SECOND MOYEN DE CASSATION (SUBSIDIAIRE)
Le moyen fait grief à l'arrêt infirmatif attaqué d'AVOIR débouté, en l'absence de toute situation de co-emploi, Monsieur Y... de sa demande subsidiaire tendant à l'octroi de dommages-intérêts en réparation du comportement fautif de la société GHM sur le fondement de l'article 1382 du code civil, devenu 1240 du code civil depuis le 1er octobre 2016.

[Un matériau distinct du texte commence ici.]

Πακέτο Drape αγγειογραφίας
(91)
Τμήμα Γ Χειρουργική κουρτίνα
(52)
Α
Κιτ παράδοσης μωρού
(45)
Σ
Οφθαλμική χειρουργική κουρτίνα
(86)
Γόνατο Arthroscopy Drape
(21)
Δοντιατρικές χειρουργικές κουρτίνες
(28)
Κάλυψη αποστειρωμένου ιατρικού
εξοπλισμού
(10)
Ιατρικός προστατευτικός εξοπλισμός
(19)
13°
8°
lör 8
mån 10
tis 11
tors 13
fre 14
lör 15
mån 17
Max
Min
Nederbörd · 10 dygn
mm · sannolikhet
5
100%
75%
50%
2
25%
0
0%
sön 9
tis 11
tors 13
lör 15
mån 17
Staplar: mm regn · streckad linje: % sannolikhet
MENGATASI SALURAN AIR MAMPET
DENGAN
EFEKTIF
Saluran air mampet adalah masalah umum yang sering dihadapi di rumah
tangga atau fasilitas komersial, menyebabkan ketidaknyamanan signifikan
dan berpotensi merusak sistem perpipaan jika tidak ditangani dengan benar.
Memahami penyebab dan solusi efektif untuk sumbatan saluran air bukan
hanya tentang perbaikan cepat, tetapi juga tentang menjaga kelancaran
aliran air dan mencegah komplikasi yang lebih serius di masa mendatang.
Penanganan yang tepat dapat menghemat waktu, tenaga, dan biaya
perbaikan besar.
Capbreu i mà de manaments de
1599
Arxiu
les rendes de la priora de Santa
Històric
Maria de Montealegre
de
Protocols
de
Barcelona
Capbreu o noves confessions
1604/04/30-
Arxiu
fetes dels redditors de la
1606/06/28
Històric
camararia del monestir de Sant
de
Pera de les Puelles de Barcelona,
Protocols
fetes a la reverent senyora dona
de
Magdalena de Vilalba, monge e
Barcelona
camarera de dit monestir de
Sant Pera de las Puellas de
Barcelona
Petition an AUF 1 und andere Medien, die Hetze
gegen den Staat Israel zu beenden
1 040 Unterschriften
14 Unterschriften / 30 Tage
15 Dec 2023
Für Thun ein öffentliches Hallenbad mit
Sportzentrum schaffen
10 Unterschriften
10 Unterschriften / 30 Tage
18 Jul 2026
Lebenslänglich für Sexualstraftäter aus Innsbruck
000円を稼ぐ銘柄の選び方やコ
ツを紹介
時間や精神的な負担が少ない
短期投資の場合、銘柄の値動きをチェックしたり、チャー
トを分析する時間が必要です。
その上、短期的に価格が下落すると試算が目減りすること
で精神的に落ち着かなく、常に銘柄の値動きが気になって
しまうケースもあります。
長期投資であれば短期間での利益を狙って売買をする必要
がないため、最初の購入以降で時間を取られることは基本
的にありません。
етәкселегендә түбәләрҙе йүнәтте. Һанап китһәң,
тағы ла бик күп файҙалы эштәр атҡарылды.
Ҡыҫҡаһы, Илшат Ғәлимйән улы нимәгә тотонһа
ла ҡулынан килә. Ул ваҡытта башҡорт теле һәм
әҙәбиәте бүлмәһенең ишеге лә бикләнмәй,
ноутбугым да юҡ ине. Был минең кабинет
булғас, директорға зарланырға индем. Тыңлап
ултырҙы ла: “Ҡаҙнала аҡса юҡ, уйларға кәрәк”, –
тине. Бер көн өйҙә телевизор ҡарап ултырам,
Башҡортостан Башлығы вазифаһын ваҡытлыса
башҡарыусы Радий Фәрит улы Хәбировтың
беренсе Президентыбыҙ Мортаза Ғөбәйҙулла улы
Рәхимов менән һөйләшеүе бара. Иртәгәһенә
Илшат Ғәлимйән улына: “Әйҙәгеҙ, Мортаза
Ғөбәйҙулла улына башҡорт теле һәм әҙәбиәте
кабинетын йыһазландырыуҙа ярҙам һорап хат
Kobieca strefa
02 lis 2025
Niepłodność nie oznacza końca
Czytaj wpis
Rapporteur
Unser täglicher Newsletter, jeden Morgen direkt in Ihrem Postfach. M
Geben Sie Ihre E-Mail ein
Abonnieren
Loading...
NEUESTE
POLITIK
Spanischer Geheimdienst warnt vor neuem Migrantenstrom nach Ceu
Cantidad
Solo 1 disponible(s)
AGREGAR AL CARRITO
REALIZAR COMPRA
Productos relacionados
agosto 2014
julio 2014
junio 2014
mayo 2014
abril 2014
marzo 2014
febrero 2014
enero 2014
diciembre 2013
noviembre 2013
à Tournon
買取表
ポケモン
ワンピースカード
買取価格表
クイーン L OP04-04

AUX MOTIFS QUE la SA groupe D... média a soulevé in limine litis l'incompétence de la présente cour pour statuer sur la demande subsidiaire de M. Y... tendant à ce qu'il lui soit alloué des dommages et intérêts en réparation du dommage que lui aurait causé le comportement négligent et fautif de la SA groupe D... média , dans l'hypothèse où la cour le débouterait de sa demande à son encontre, en application des dispositions des articles L. 1121-1 du code du travail et 1382 du code civil ; que M. Y... soutient que la SA groupe D... média , a pris les décisions opérationnelles et financières qui ont entraîné la déconfiture économique de la SAS Comareg en refusant de : - d'investir pour assurer la transformation et l'adaptation de la presse gratuite d'annonces ; - de réorganiser la presse gratuite d'annonces avec les évolutions nécessaires comme le développement de l'internet et au contraire, en supprimant progressivement l'activité ; - de préparer la déconfiture de la SAS Comareg en supprimant toutes les garanties et en empêchant qu'elle soit recapitalisée ; - en décidant de liquider la SAS Comareg plutôt que d'y effectuer les investissement pourtant modestes qui étaient nécessaires ; qu'au contraire, elle a fait le choix de ne pas investir et de liquider toutes ses activités en France au profit d'investissement en Suisse, le parquet ayant ouvert début février 2013 une enquête préliminaire pour abus de biens sociaux présumés dans la gestion du groupe D... média , a placé sa filiale, dépourvue d'autonomie, en liquidation judiciaire, ce qui a porté gravement atteinte aux droits des personnes et aux libertés individuelles et collectives puisqu'elle est directement responsable du licenciement de l'ensemble des 2 800 salariés de la SAS Comareg de sorte que sa responsabilité délictuelle est engagée ; que sans s'appesantir que la disparition de l'article 1382 du code civil sur lequel repose la demande, devenu article 1240 du code civil depuis le 1er octobre 2016, la cour constate que cette demande ne découle pas du contrat de travail de M. Y... avec son employeur, la SAS Comareg, mais relève de la mise en cause d'une société tierce au dit contrat et, en l'absence de toute situation de co-emploi, il convient de le renvoyer à saisir le juge territorialement compétent (en l'espèce la cour d'appel de Paris).
ALORS QUE la cassation à intervenir sur l'existence d'une situation de coemploi s'étendra aux chefs de dispositif relatifs à la responsabilité délictuelle de la société GHM, en application des articles L. 1221-1 du code du travail, ensemble l'article 1382 devenu 1240 du code civil et l'article 624 du code de procédure civile.